§ BRANO DEL DOCUMENTO
:::::

Proteggete questo ragazzo dai raiola.
Lasciatelo giocare, crescere , divertire e dagli dei valori.

Consiglio sentito per la famiglia.


----------



## Ringhio8 (8 Ottobre 2021)

SoloMVB ha scritto:


> Ci ha già messo le mani raiola?


Una chiacchierata coi genitori e una bella tangente in mano sicuramente l'ha già fatta


----------



## pazzomania (8 Ottobre 2021)

Giofa ha scritto:


> Fa abbastanza impressione che un ragazzino delle scuole medie sia già così "attenzionato". La pressione sarà già enorme e gli avvoltoi che gli ronzeranno intorno saranno moltissimi. Montarsi la testa a quell'età è un attimo, così come sentirsi schiacciato da tanta attenzione. Mi auguro che abbia persone accanto che lo proteggano e che gli permettano di fare il suo percorso con la massima tranquillità possibile


Decisamente troppa.

:::::

§ COSA FARE
1. Indica se ciascuna affermazione concorda con la discussione sul ragazzino, rispondendo sì o no e citando le parole decisive. (a) Ringhio8 ritiene che Raiola abbia già parlato con i genitori. (b) Secondo Giofa il ragazzino frequenta le scuole superiori. (c) Il primo messaggio chiede di lasciar giocare e crescere il ragazzo.
2. Riscrivi in forma di elenco il paragrafo della discussione sul ragazzino che inizia con "Fa abbastanza impressione", mantenendone i fatti principali.
3. Prosegui la discussione sul ragazzino a partire dall'ultimo messaggio.
Le righe non hanno alcun ruolo in questo lavoro.

:::::

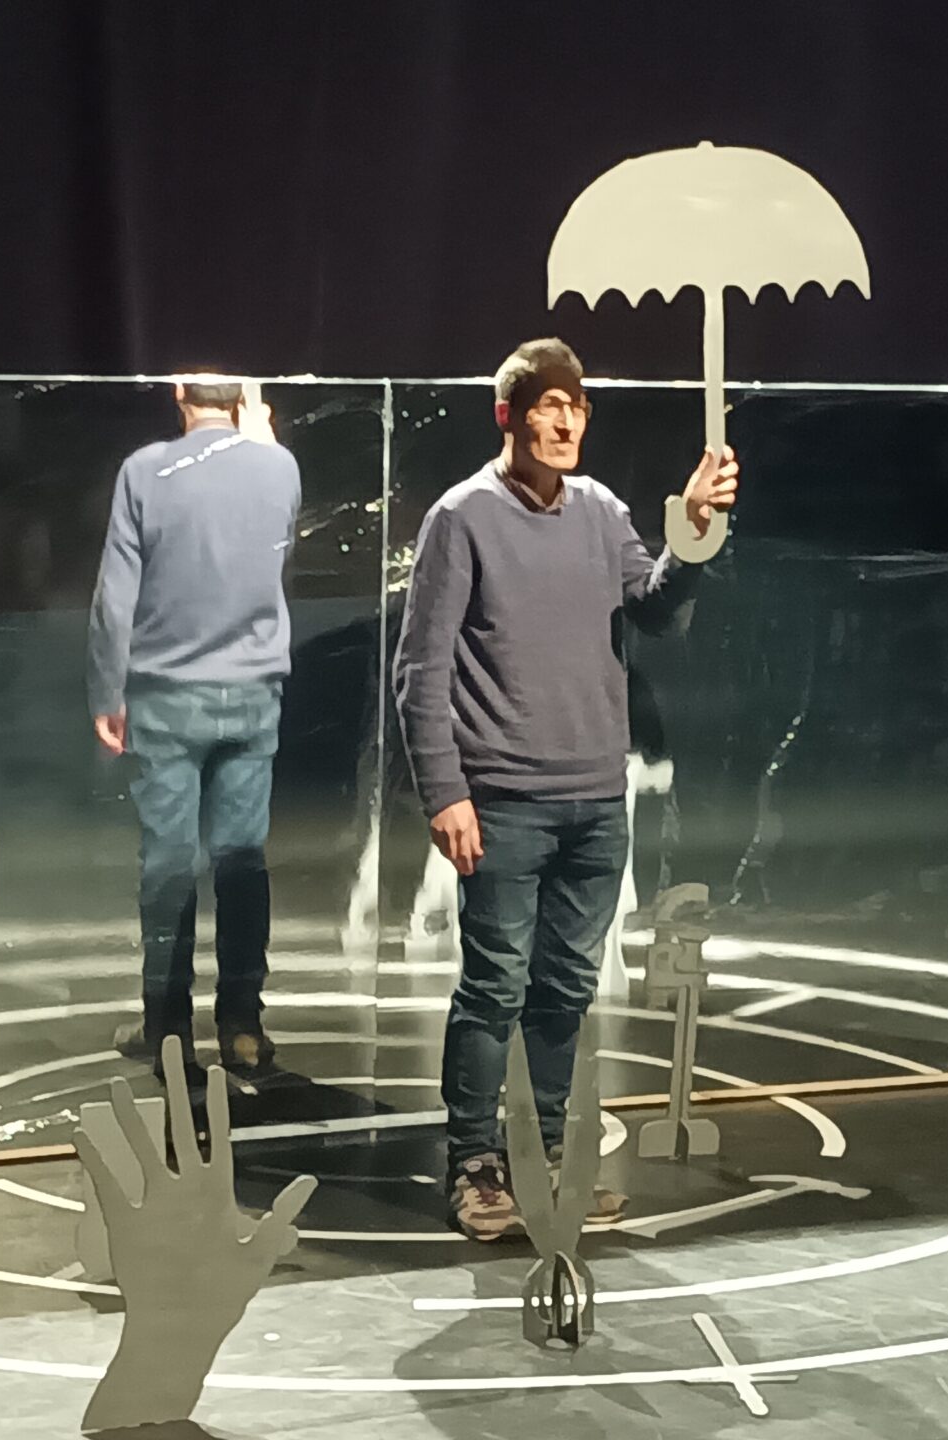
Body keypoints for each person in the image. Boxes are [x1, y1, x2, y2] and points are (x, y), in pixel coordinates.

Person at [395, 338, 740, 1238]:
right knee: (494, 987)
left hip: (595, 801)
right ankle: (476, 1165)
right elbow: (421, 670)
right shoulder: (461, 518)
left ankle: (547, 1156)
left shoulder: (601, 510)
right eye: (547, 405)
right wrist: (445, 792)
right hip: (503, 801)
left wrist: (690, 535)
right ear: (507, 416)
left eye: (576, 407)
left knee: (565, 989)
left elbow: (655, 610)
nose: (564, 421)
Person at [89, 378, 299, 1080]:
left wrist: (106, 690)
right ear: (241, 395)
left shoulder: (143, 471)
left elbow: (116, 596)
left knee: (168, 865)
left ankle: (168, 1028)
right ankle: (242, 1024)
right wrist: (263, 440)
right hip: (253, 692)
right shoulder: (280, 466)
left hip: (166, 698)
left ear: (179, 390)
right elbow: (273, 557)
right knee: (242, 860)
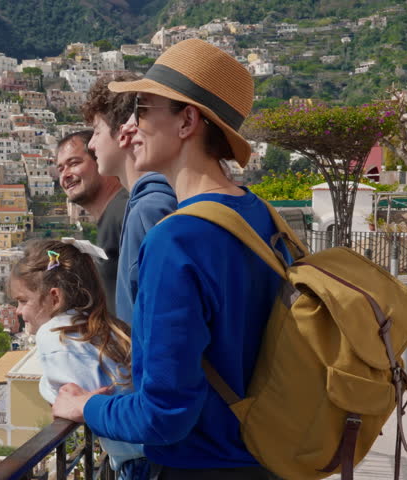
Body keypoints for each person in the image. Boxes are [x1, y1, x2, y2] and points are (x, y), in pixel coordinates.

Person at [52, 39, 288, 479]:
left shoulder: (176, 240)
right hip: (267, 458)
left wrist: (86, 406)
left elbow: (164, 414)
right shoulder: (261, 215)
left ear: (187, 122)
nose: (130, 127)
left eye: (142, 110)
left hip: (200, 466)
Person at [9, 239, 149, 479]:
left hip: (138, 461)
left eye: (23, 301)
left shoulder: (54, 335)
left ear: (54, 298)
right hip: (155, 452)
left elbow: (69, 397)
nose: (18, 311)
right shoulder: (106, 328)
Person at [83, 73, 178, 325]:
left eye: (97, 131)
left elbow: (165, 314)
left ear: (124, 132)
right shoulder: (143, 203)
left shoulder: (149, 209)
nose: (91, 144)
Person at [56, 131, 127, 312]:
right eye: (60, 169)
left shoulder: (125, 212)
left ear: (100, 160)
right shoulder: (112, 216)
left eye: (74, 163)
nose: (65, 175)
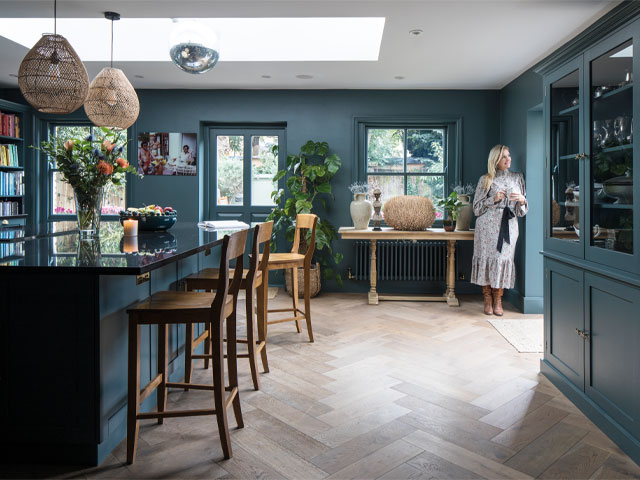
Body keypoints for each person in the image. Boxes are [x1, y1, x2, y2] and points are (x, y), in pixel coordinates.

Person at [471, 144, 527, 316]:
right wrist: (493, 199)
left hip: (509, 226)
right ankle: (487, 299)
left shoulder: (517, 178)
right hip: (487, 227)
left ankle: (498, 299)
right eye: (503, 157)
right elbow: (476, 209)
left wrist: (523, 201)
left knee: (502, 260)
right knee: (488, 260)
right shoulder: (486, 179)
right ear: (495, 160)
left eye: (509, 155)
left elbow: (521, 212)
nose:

:::::

§ RISPOSTE AI COMPITI
1.
(a) Sì: "Una chiacchierata coi genitori e una bella tangente in mano sicuramente l'ha già fatta".
(b) No: "un ragazzino delle scuole medie".
(c) Sì: "Lasciatelo giocare, crescere , divertire".

2.
- Colpisce che un ragazzino delle scuole medie riceva già tanta attenzione.
- La pressione su di lui sarà già enorme e gli gireranno intorno moltissimi avvoltoi.
- A quell'età è facile montarsi la testa oppure sentirsi schiacciati da tanta attenzione.
- Giofa si augura che il ragazzo abbia accanto persone che lo proteggano e gli permettano di fare il suo percorso con la massima tranquillità.

3.
Non esiste ragazzino ( come naturale che sia) sulla terra in grado di gestirla.


----------



## Jino (8 Ottobre 2021)

Vuol dire tutto e niente avere questi numeri nel settore giovanile.

Potrei citarne a bizzeffe di ragazzi che viaggiavano a cento gol l'anno tra esordienti, giovanissimi etc etc.


----------



## jumpy65 (8 Ottobre 2021)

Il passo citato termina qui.